Your instructions>
Omit all pictures. Reproduce exactly the lines from the first line of the records below through the line with "writing and digital placemaking.".

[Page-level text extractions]
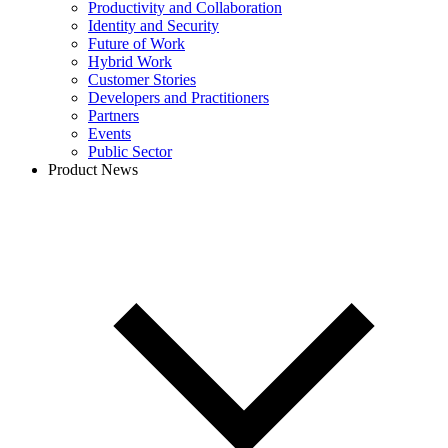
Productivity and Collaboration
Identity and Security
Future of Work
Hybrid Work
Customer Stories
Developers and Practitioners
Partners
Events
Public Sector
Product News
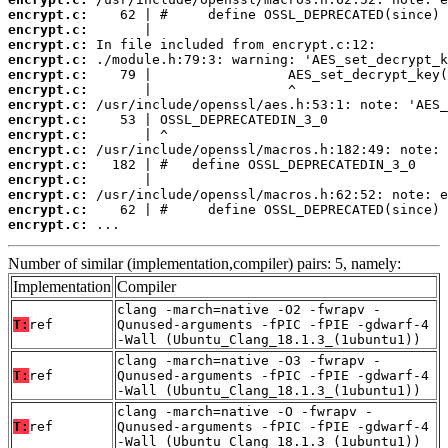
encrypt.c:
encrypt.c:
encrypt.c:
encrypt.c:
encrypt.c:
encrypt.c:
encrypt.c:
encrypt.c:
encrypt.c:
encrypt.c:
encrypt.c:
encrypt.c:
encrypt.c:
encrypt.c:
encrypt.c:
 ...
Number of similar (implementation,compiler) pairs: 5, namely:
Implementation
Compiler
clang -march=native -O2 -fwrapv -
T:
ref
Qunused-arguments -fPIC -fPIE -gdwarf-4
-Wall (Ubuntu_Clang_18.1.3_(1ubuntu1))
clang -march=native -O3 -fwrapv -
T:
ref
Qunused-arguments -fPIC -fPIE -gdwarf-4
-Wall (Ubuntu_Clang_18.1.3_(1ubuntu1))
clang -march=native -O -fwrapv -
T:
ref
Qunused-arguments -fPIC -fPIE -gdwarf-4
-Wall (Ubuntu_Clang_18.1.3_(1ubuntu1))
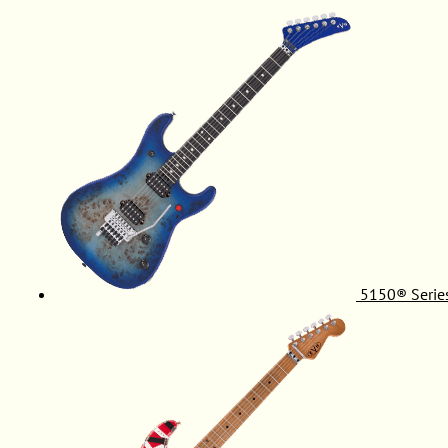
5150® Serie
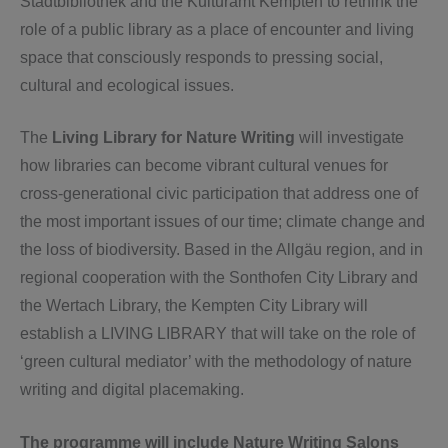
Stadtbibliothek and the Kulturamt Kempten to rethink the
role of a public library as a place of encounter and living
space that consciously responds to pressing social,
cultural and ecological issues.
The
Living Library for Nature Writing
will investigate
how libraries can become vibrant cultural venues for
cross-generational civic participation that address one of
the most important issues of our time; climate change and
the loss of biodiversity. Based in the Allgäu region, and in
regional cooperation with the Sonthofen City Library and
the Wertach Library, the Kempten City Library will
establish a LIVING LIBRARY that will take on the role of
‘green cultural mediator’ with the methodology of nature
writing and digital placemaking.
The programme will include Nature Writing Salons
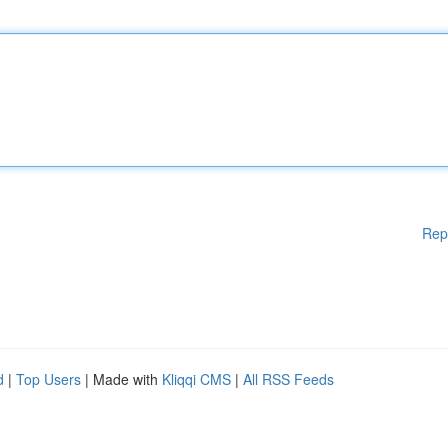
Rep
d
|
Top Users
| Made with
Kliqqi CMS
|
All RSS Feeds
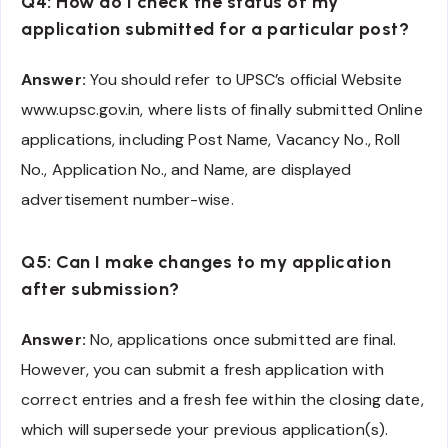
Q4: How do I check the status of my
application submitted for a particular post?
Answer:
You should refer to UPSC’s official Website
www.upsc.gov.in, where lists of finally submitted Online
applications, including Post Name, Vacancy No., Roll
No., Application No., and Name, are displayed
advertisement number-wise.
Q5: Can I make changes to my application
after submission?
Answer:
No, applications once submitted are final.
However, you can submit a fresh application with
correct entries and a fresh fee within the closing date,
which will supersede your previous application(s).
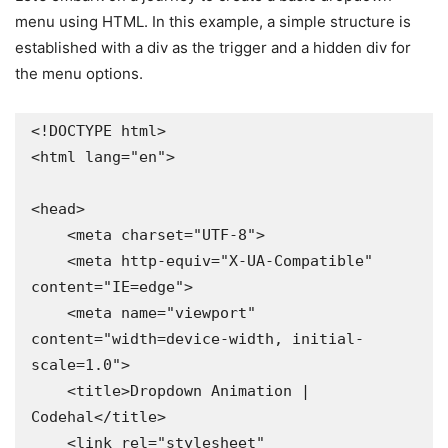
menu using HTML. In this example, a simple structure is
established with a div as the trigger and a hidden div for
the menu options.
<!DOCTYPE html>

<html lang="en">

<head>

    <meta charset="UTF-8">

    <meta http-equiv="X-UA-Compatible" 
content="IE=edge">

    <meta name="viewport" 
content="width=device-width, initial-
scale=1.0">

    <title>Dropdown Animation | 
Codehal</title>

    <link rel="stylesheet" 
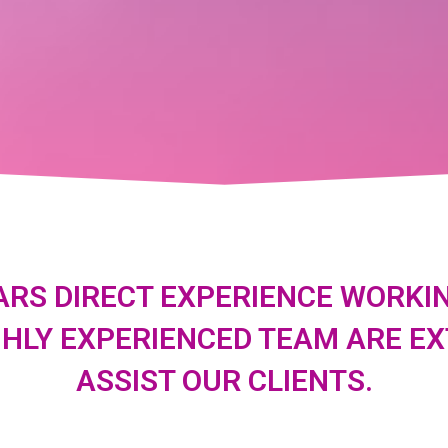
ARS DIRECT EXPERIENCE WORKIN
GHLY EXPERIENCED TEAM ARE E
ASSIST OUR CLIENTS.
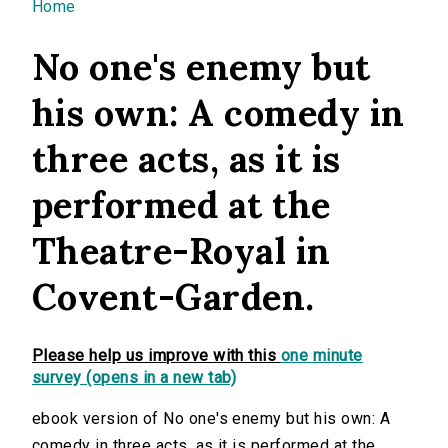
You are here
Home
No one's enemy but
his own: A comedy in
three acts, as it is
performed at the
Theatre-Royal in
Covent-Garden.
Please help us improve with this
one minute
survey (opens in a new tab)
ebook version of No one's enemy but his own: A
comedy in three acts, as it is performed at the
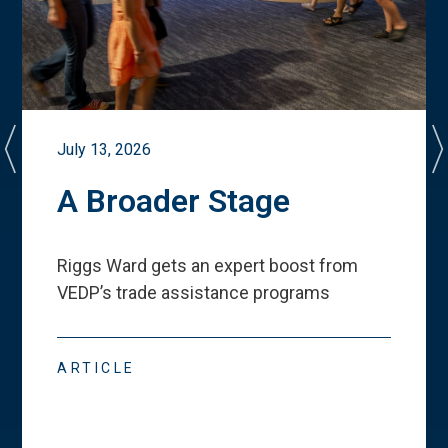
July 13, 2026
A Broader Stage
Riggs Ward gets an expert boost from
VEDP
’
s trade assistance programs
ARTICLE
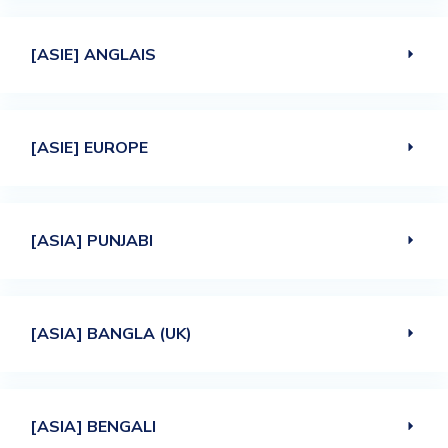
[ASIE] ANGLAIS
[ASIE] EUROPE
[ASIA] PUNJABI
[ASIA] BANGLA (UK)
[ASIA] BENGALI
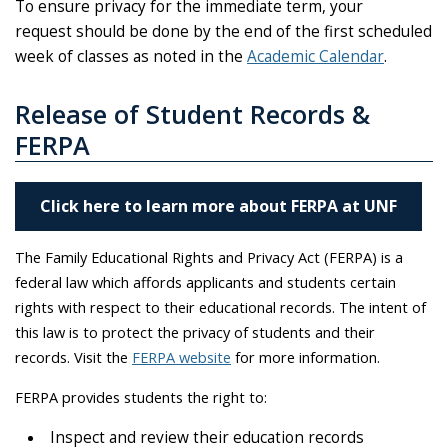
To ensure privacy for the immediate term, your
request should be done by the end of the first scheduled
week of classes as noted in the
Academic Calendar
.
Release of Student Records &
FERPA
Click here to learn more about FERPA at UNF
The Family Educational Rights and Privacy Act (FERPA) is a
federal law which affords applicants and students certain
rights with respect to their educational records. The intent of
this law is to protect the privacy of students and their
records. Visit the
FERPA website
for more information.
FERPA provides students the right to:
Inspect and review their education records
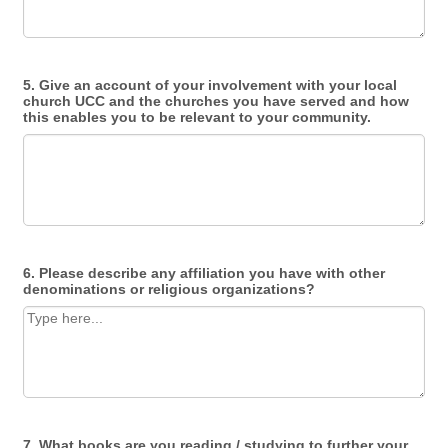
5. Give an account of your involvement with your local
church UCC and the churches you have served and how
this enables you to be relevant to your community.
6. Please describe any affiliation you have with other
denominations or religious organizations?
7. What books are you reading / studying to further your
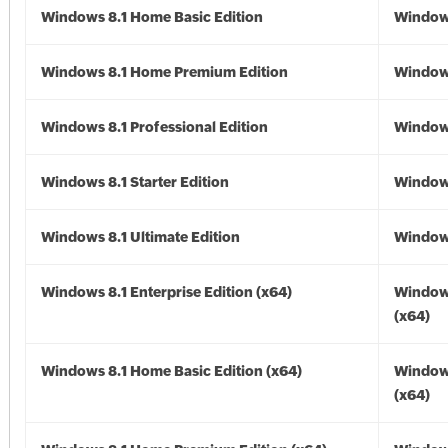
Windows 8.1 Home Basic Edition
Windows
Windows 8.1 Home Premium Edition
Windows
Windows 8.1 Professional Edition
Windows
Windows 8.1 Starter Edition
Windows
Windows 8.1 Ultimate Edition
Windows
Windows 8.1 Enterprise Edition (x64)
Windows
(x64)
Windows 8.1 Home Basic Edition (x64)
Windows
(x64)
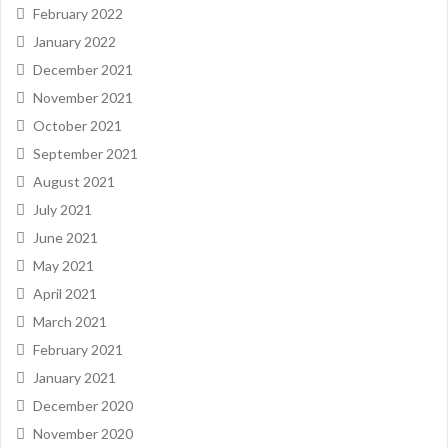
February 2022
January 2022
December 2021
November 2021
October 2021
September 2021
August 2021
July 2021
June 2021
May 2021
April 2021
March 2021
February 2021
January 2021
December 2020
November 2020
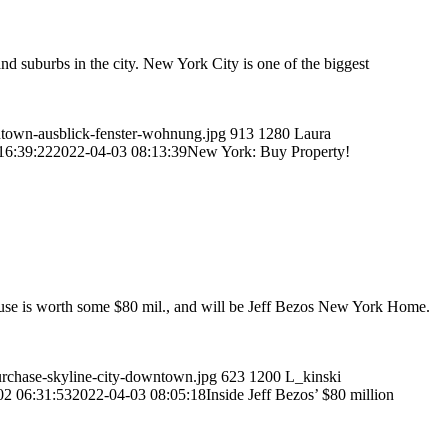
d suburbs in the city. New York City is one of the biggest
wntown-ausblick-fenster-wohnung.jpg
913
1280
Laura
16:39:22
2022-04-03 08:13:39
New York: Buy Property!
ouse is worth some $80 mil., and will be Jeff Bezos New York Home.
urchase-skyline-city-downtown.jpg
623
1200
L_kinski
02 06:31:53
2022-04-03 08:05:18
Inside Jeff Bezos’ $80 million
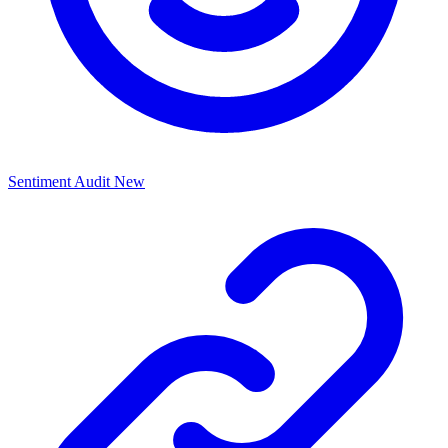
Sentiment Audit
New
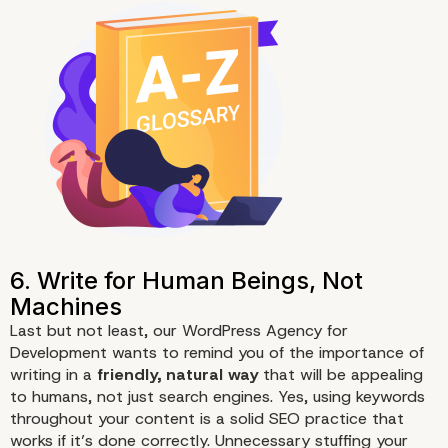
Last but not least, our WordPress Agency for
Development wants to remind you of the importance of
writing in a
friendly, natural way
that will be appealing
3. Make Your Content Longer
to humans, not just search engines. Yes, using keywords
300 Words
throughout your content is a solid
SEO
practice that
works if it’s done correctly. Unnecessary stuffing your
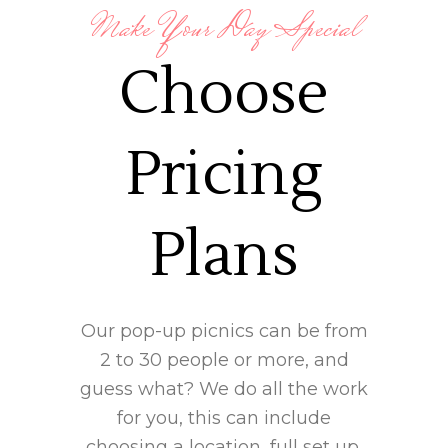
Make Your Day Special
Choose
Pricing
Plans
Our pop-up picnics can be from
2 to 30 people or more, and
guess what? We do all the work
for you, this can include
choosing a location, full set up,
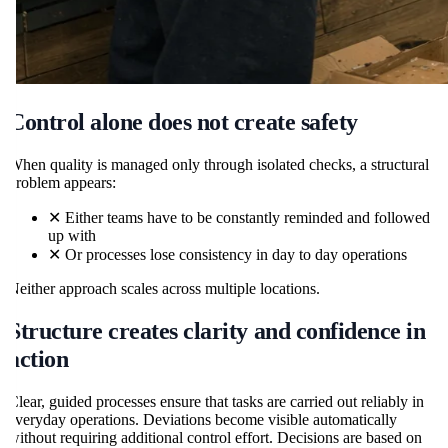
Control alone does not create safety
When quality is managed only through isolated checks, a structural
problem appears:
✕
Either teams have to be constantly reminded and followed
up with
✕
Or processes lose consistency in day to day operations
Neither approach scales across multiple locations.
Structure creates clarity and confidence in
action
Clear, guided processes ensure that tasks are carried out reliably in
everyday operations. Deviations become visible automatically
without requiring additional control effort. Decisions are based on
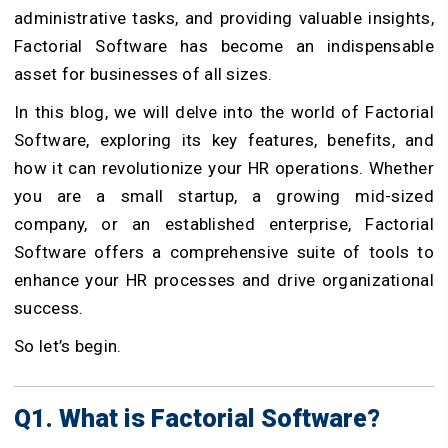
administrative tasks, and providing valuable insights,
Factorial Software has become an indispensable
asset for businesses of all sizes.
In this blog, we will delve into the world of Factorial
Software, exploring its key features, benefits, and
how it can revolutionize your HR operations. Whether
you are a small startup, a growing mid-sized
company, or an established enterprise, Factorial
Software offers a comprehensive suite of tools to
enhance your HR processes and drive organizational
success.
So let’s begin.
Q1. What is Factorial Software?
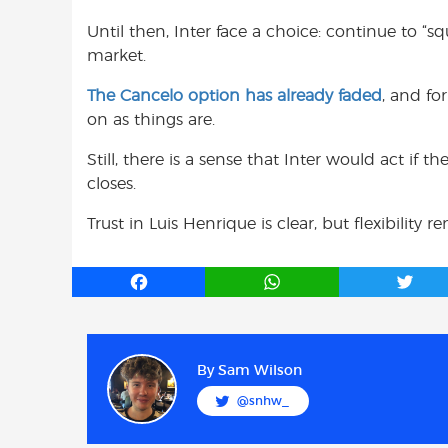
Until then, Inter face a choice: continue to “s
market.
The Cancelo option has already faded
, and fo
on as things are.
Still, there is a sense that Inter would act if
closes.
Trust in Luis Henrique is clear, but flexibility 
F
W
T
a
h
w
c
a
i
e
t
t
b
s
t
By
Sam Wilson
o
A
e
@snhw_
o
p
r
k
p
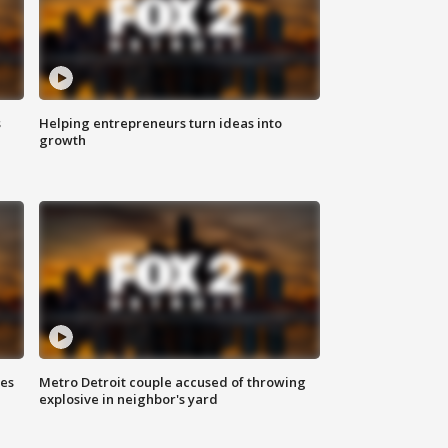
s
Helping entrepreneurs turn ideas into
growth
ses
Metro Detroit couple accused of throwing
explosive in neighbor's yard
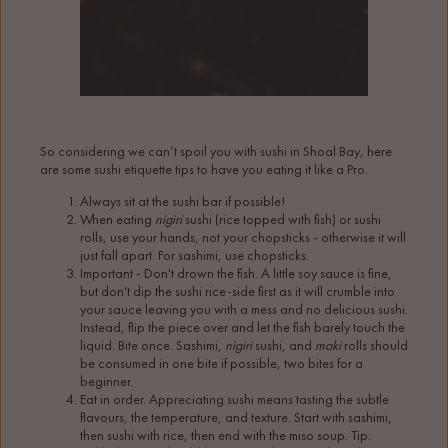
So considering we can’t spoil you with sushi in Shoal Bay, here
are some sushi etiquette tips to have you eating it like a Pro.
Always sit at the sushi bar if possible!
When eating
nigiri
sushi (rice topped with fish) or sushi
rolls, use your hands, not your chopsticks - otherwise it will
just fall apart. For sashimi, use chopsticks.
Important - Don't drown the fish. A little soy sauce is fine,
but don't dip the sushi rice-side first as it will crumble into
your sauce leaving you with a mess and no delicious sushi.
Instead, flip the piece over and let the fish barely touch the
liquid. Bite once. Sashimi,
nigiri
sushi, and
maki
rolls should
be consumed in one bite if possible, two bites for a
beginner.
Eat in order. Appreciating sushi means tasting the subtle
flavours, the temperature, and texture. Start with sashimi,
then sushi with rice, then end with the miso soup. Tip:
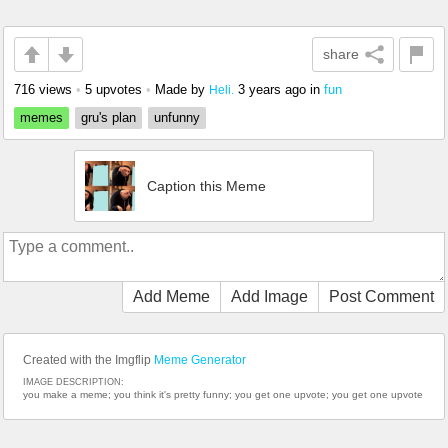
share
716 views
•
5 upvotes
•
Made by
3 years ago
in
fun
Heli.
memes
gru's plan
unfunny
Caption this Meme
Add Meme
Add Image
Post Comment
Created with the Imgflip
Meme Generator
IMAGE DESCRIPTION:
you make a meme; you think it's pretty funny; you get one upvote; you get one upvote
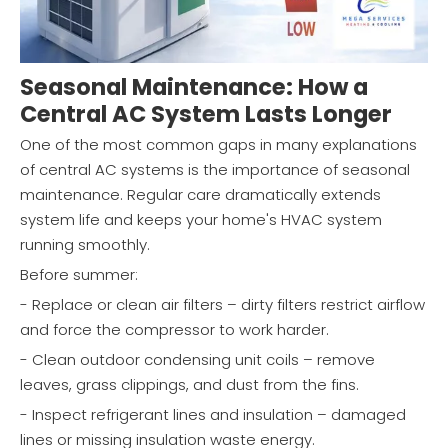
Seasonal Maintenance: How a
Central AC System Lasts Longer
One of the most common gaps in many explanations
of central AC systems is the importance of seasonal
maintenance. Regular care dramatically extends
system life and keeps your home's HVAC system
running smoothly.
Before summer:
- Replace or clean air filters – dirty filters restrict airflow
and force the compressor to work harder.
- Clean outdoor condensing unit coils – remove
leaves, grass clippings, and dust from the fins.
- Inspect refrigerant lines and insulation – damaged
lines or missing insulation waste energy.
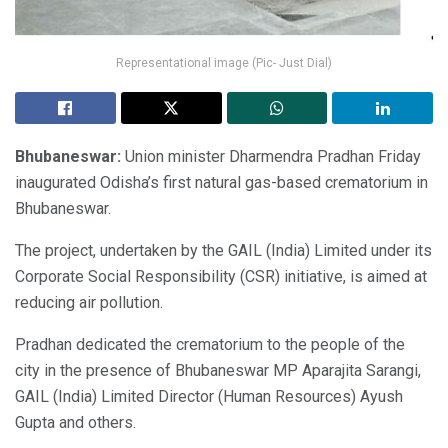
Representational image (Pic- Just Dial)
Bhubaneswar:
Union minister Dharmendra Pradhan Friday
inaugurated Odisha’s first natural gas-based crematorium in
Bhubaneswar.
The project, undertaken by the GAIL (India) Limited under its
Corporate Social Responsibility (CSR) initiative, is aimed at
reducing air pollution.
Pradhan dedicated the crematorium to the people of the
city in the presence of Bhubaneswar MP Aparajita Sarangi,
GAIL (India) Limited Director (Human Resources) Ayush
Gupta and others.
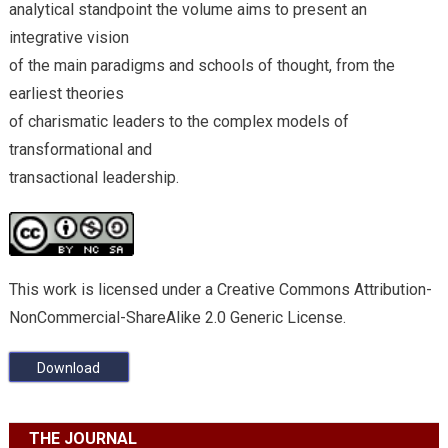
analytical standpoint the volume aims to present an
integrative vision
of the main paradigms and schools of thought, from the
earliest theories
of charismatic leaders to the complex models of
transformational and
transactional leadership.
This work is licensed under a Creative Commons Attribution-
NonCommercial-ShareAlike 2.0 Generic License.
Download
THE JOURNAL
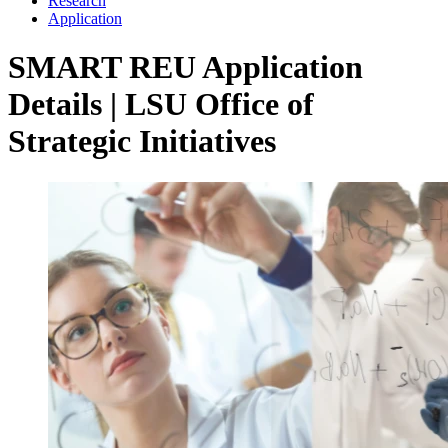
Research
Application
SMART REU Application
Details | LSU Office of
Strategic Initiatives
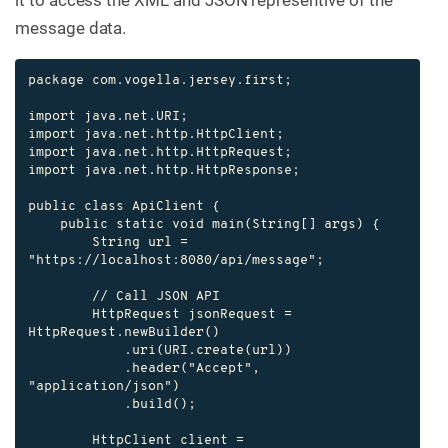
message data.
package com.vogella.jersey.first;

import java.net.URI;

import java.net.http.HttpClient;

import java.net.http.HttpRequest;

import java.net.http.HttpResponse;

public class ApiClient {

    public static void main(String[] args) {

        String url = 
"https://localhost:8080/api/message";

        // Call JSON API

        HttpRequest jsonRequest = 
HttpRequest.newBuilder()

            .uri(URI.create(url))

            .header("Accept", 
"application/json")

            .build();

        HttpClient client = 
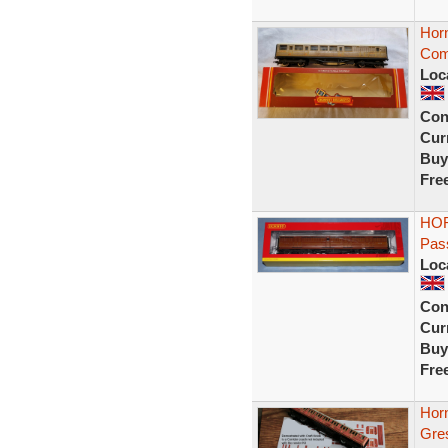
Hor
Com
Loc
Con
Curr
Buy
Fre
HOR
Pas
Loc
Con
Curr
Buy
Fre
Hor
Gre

Exercise result>
Productivity and Collaboration
Identity and Security
Future of Work
Hybrid Work
Customer Stories
Developers and Practitioners
Partners
Events
Public Sector
Product News
encrypt.c:
encrypt.c:
encrypt.c:
encrypt.c:
encrypt.c:
encrypt.c:
encrypt.c:
encrypt.c:
encrypt.c:
encrypt.c:
encrypt.c:
encrypt.c:
encrypt.c:
encrypt.c:
encrypt.c:
 ...
Number of similar (implementation,compiler) pairs: 5, namely:
Implementation
Compiler
clang -march=native -O2 -fwrapv -
T:
ref
Qunused-arguments -fPIC -fPIE -gdwarf-4
-Wall (Ubuntu_Clang_18.1.3_(1ubuntu1))
clang -march=native -O3 -fwrapv -
T:
ref
Qunused-arguments -fPIC -fPIE -gdwarf-4
-Wall (Ubuntu_Clang_18.1.3_(1ubuntu1))
clang -march=native -O -fwrapv -
T:
ref
Qunused-arguments -fPIC -fPIE -gdwarf-4
-Wall (Ubuntu_Clang_18.1.3_(1ubuntu1))
5150® Serie
Stadtbibliothek and the Kulturamt Kempten to rethink the
role of a public library as a place of encounter and living
space that consciously responds to pressing social,
cultural and ecological issues.
The
Living Library for Nature Writing
will investigate
how libraries can become vibrant cultural venues for
cross-generational civic participation that address one of
the most important issues of our time; climate change and
the loss of biodiversity. Based in the Allgäu region, and in
regional cooperation with the Sonthofen City Library and
the Wertach Library, the Kempten City Library will
establish a LIVING LIBRARY that will take on the role of
‘green cultural mediator’ with the methodology of nature
writing and digital placemaking.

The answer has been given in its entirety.